ロシア軍はマリウポリの製鉄所の攻撃を中止した。
一度はバンカーバスターまで持ち出して攻撃したのに、それを本当に中止するのなら、米国防総省の見立てどおり攻撃しても落とせないと判断したのだろう。
そこで「兵糧攻め」に切り替えたという見方もある。
しかしどうだろう。巨大地下要塞はもともと長期間立てこもるために作るものだから、そこに食糧や水をあまり備蓄してないとは考えづらい。
どこの情報を信じればいいのかの問題はあるが、ロシアは製鉄所に3度も投降をすすめて、2度までは誰も投降せず、3度目に5人投降したとか。
ということは、可能性としてはこの5人が「要塞には食糧があまりない」という情報をもたらした可能性が疑われる。
力で攻めきれないロシア軍はそれを信じたいだろう。しかしその情報は嘘かもしれない。兵糧攻めで落とせると踏んで力攻めをやめたら、いつまで経っても落ちずに結局兵力が釘付けになり続けるということを狙ったアゾフ連隊側の戦略かもしれない。
力で落ちなくても、多くの民間人がそこにいる以上、ずっと爆撃音が響くだけでも訓練された兵士と違ってストレスに耐えられなくなる。たとえるなら大坂冬の陣の淀殿だ。アゾフ連隊側の最大の弱点は民間人の精神状態であろうから、それを解決するために、あえて兵糧攻めに転じさせる作戦かもしれない。
あるいは逆にロシア側の作戦かもしれない。兵糧攻めではなく、「落とせない城は無視して進む」という戦略もある。ただ、無視して進むと背後からおびやかされるので、要塞に閉じ込めておくのに必要な兵力だけを残して、本隊を東部戦線に回すという作戦が考えられる。

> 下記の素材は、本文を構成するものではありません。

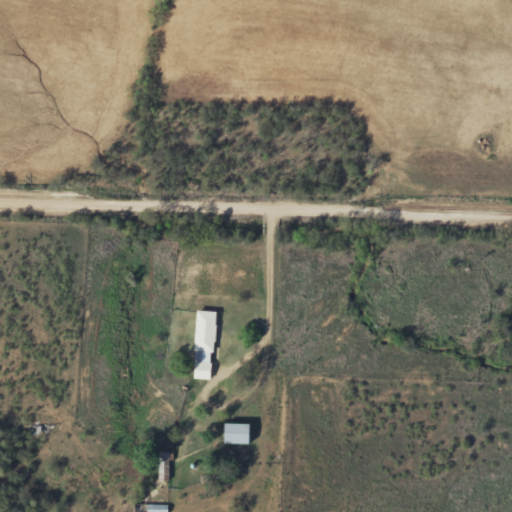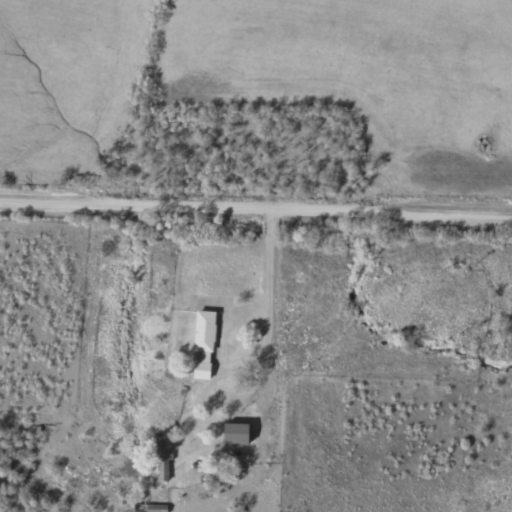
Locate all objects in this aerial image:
road: (256, 203)
road: (269, 295)
building: (202, 345)
building: (233, 434)
building: (162, 467)
building: (149, 508)
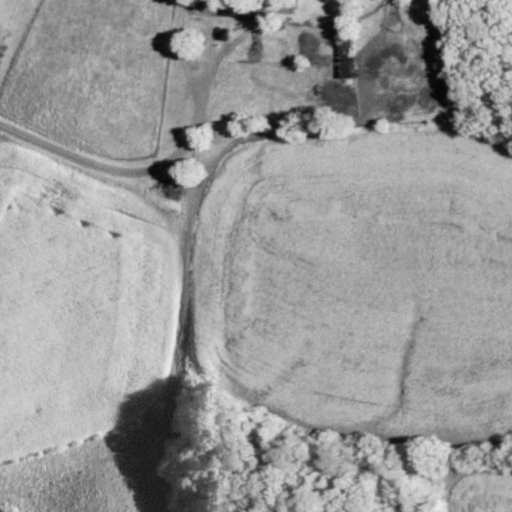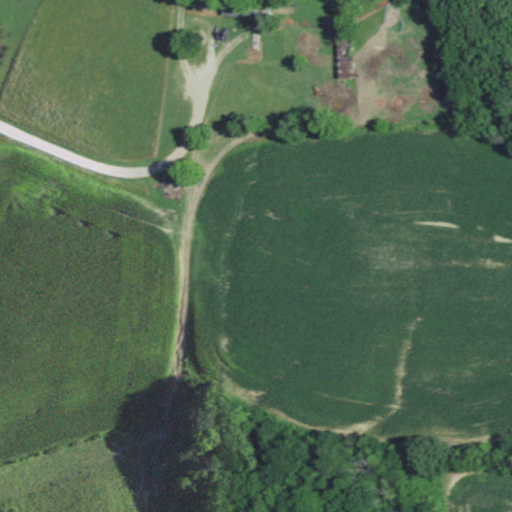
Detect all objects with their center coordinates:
building: (249, 11)
building: (351, 50)
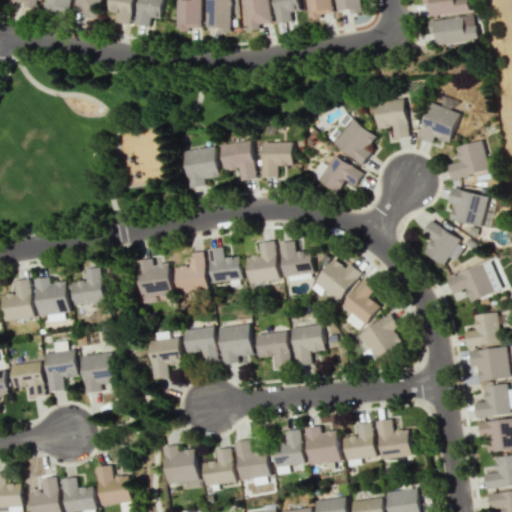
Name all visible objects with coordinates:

しかし本隊を回せば、当然マリウポリに残る兵力が脆弱になる。要塞を封鎖する兵力を残していったとしても、本隊がいない以上、そこに空からの攻撃や、対地ミサイル攻撃を受けたら、封鎖できなくなるかもしれない。
いずれにしてもプーチンの「マリウポリは制圧した」という宣言は「要塞に籠もって出てこない兵力は実質的に存在しないも同然」と見なせるから言える。しかしそう勝手に見なして痛い目にあうことも多いから、実際のところ「いないも同然」なのかどうか。
とにかく米国防総省のカービー報道官が「落ちない」と言ったのだから、少なくとも力攻めで落ちないことは確かなのだろう。もしも数日で兵糧が尽きたらこの要塞は最初から立てこもる準備ができていなかったことになる。